__Task details__: Exact copies of the lines from the one with "proyecto. La propuesta" through the last line of the entries, and no pictures, make up the answer.

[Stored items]
----------
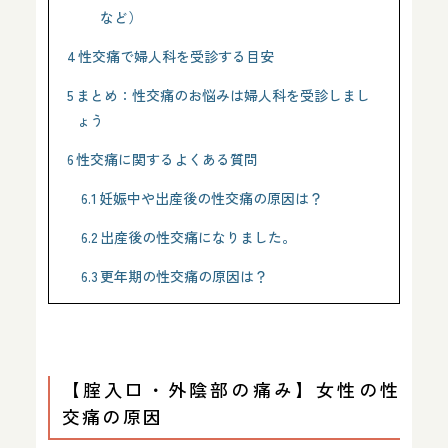
など）
4
性交痛で婦人科を受診する目安
5
まとめ：性交痛のお悩みは婦人科を受診しまし
ょう
6
性交痛に関するよくある質問
6.1
妊娠中や出産後の性交痛の原因は？
6.2
出産後の性交痛になりました。
6.3
更年期の性交痛の原因は？
【腟入口・外陰部の痛み】女性の性
交痛の原因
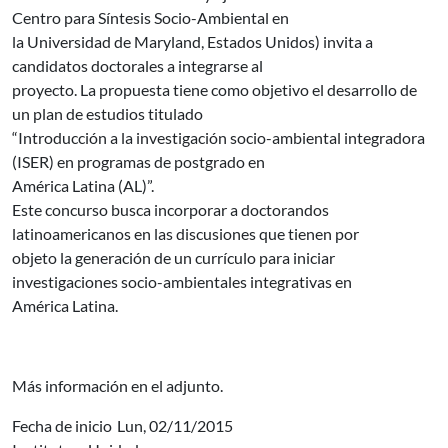
Centro para Síntesis Socio-Ambiental en
la Universidad de Maryland, Estados Unidos) invita a
candidatos doctorales a integrarse al
proyecto. La propuesta tiene como objetivo el desarrollo de
un plan de estudios titulado
“Introducción a la investigación socio-ambiental integradora
(ISER) en programas de postgrado en
América Latina (AL)”.
Este concurso busca incorporar a doctorandos
latinoamericanos en las discusiones que tienen por
objeto la generación de un currículo para iniciar
investigaciones socio-ambientales integrativas en
América Latina.
Más información en el adjunto.
Fecha de inicio
Lun, 02/11/2015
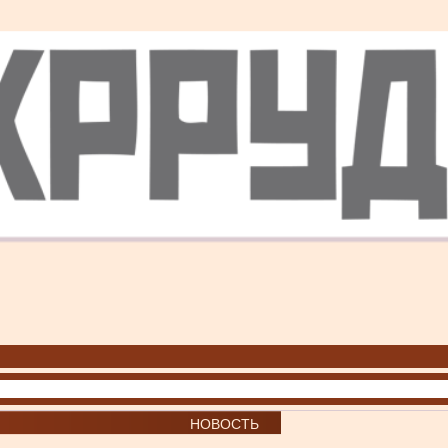
НОВОСТЬ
----------
__Solution to this exercise__:
proyecto. La propuesta tiene como objetivo el desarrollo de
un plan de estudios titulado
“Introducción a la investigación socio-ambiental integradora
(ISER) en programas de postgrado en
América Latina (AL)”.
Este concurso busca incorporar a doctorandos
latinoamericanos en las discusiones que tienen por
objeto la generación de un currículo para iniciar
investigaciones socio-ambientales integrativas en
América Latina.
Más información en el adjunto.
Fecha de inicio
Lun, 02/11/2015
НОВОСТЬ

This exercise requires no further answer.